By Michelle Malkin
Wednesday, August 07, 2013
Finally. Four years after Maj. Nidal Malik Hasan walked
into the Soldier Readiness Processing Center at Fort Hood, Texas, and
perpetrated the bloodiest massacre ever on an American military base, the
self-confessed jihadist's court martial proceedings began this week. Have you
forgotten?
Americans obsessed over the O.J. Simpson, Casey Anthony
and Jodi Arias trials. Gun-control lobbyists turned Newtown, Aurora and Tucson
into national awareness-raising, fundraising and legislation-promoting
campaigns. But where are the celebrity lobbyists and high-profile advocates for
the victims of bloodthirsty Muslim vigilante Nidal Hasan?
The White House, which downplayed the terrorist mass
murder as "workplace violence," exacerbated national apathy for his
evil acts. Our soldiers deserve better. Here are three facts you've probably
forgotten -- or never knew -- about the Fort Hood terror spree.
--Fourteen victims fell on Nov. 5, 2009, not 13. Thirteen
of our U.S. military personnel died in cold blood at the deployment center. But
the death toll was actually 14. Pvt. Francheska Velez, 21, was pregnant when
Hasan shot her during the first round of gunfire. At a military Article 32
hearing in 2010 (analogous to a civilian grand jury hearing), a survivor of the
Fort Hood shootings testified that Velez cried out, "My baby! My
baby!"
In his opening statement on Tuesday, Hasan (acting as his
own lawyer) apologized to his fellow jihadists for not destroying more innocent
life.
--The victims were all unarmed. Soldiers inside the
deployment center were and are forbidden from carrying weapons -- either issued
weapons or personal arms -- on base. When Hasan commenced his shooting spree by
shouting, "Allahu Akbar," several brave men and women in uniform used
chairs, tables and their own bodies to try to stop him. But it wasn't until a
courageous, armed civilian police officer, Sgt. Kimberley Munley, arrived on
the scene with her 9mm Beretta that Hasan's rampage was interrupted.

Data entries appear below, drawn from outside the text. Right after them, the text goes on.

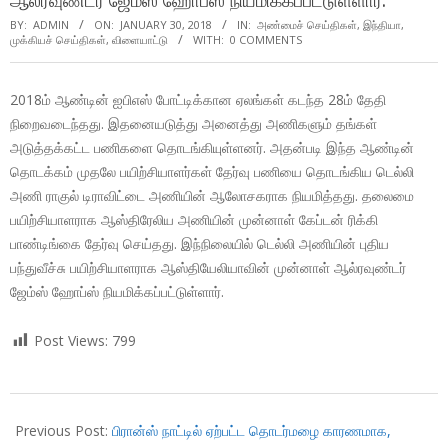
ஆல்ரவுண்டர் ஜேம்ஸ் ஹோப்ஸ் நியமிக்கப்பட்டுள்ளார்.
BY:
ADMIN
ON:
JANUARY 30, 2018
IN:
அண்மைச் செய்திகள்
,
இந்தியா
,
முக்கியச் செய்திகள்
,
விளையாட்டு
WITH:
0 COMMENTS
2018ம் ஆண்டின் ஐபிஎஸ் போட்டிக்கான ஏலங்கள் கடந்த 28ம் தேதி
நிறைவடைந்தது. இதனையடுத்து அனைத்து அணிகளும் தங்கள்
அடுத்தக்கட்ட பணிகளை தொடங்கியுள்ளனர். அதன்படி இந்த ஆண்டின்
தொடக்கம் முதலே பயிற்சியாளர்கள் தேர்வு பணியை தொடங்கிய டெல்லி
அணி ராகுல் டிராவிட்டை அணியின் ஆலோசகராக நியமித்தது. தலைமை
பயிற்சியாளராக ஆஸ்திரேலிய அணியின் முன்னாள் கேப்டன் ரிக்கி
பாண்டிங்கை தேர்வு செய்தது. இந்நிலையில் டெல்லி அணியின் புதிய
பந்துவீச்சு பயிற்சியாளராக ஆஸ்தியேலியாவின் முன்னாள் ஆல்ரவுண்டர்
ஜேம்ஸ் ஹோப்ஸ் நியமிக்கப்பட்டுள்ளார்.
Post Views:
799
2018-
01-
Previous Post:
பிரான்ஸ் நாட்டில் ஏற்பட்ட தொடர்மழை காரணமாக,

In a gunfight outside the deployment center, Munley
wounded Hasan -- who was able to return fire and shot her in the hand, thigh
and knee. While she lay on the ground, Hasan kicked away her weapon. Another
armed civilian police officer, Mark Todd, was able to fire at Hasan five times
and brought him down.
Gun-control zealots led by the Brady Campaign To Prevent
Gun Violence exploited Fort Hood to argue for even tighter gun restrictions.

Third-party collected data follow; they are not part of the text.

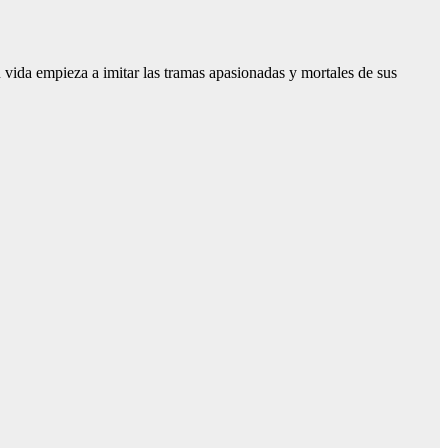
Su vida empieza a imitar las tramas apasionadas y mortales de sus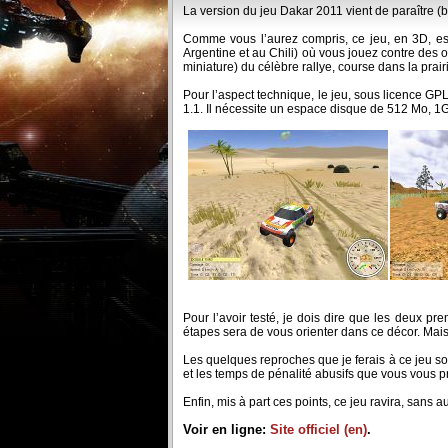
La version du jeu Dakar 2011 vient de paraître (b
Comme vous l’aurez compris, ce jeu, en 3D, est
Argentine et au Chili) où vous jouez contre des 
miniature) du célèbre rallye, course dans la pra
Pour l’aspect technique, le jeu, sous licence GPL
1.1. Il nécessite un espace disque de 512 Mo, 
Pour l’avoir testé, je dois dire que les deux p
étapes sera de vous orienter dans ce décor. Mais
Les quelques reproches que je ferais à ce jeu son
et les temps de pénalité abusifs que vous vous 
Enfin, mis à part ces points, ce jeu ravira, sans a
Voir en ligne:
Site officiel (en)
.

But it was a 1993 Clinton administration gun-control directive banning most
military personnel from carrying their arms for personal protection that
facilitated Hasan's massacre except under very limited circumstances. Despite
the death of 13 soldiers and the wounding of more than 30 at Fort Hood by a
jihadist who warned his superiors that Muslim soldiers posed a specific threat,
gun-free military base policies remain in place.

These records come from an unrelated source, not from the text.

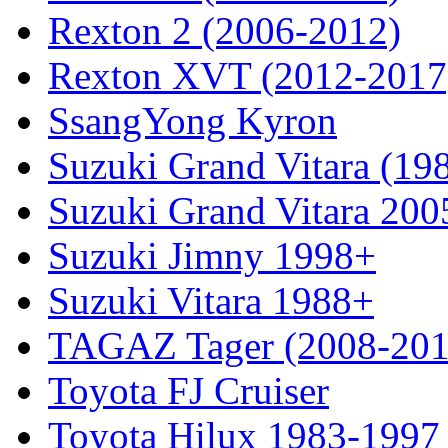
Rexton 2 (2006-2012)
Rexton XVT (2012-2017
SsangYong Kyron
Suzuki Grand Vitara (19
Suzuki Grand Vitara 200
Suzuki Jimny 1998+
Suzuki Vitara 1988+
TAGAZ Tager (2008-201
Toyota FJ Cruiser
Toyota Hilux 1983-1997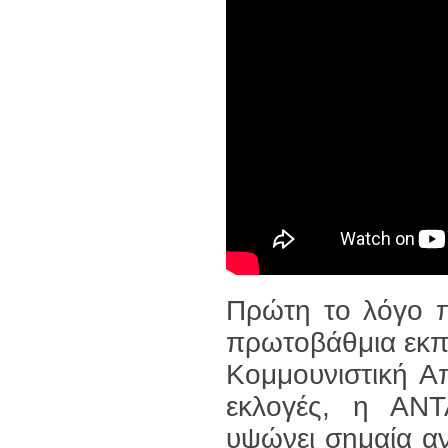
Πρώτη το λόγο π
πρωτοβάθμια εκπα
Κομμουνιστική Α
εκλογές, η ΑΝΤ
υψώνει σημαία αν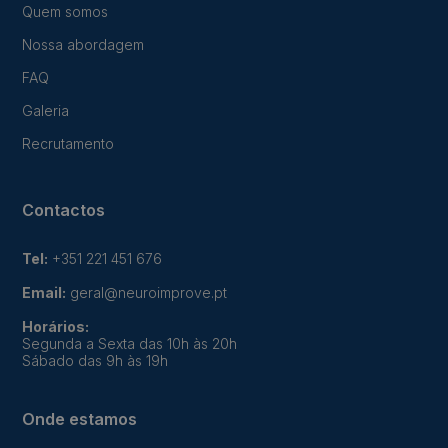
Quem somos
Nossa abordagem
FAQ
Galeria
Recrutamento
Contactos
Tel:
+351 221 451 676
Email:
geral@neuroimprove.pt
Horários:
Segunda a Sexta das 10h às 20h
Sábado das 9h às 19h
Onde estamos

--Hasan's military colleagues were more concerned with
being accused of discrimination than with ridding our military of this known,
deranged Islamic radical. In 2007, two years before he carried out his
homicidal plan, Hasan laid out his murderous means, motives and Koranic
inspiration for all to see.
His PowerPoint slide presentation to fellow Army doctors
was titled: "The Koranic World View As It Relates to Muslims in the U.S.
Military." Hasan warned: "It's getting harder and harder for Muslims
in the service to morally justify being in a military that seems constantly
engaged against fellow Muslims." And: "We love death more then (sic)
you love life!" As first reported by Pamela Geller, Hasan carried an
official calling card with the designation "SoA (SWT)" -- for
"Soldier of Allah" and "Subhanahu Wa Ta'ala" (Islamic for
"Glory to Him, the Exalted").
Hasan told his superiors he was not alone among Muslim
soldiers who believed they "should not serve in any capacity that renders
them at risk to hurting/killing believers unjustly."
He reminded the Army of the fatal 2003 fragging attack on
American soldiers in Kuwait by Sgt. Hasan Akbar (who was sentenced to death but
remains alive while his case drags on in appeal) and the desertion case of
Lebanon-born Muslim Marine Wassef Ali Hassoun.
A Joint Terrorism Task Force had been monitoring Hasan's
communications with jihad spiritual leader Anwar al-Awlaki all along. But the
military was not notified. Even without that information, military officers
expressed concerns privately that Hasan might leak classified information to
terror groups if he were deployed and that he was capable of committing a
fragging.
Yet, they were prepared to deploy him anyway and did
nothing to remove him from his job. One email from an Army investigator before
the Fort Hood massacre fretted: "Had we launched an investigation of Hasan
we'd have been crucified."
Instead, 13 soldiers and one unborn child were
slaughtered and paid with their lives for our country's reckless political
correctness and bureaucratic fecklessness.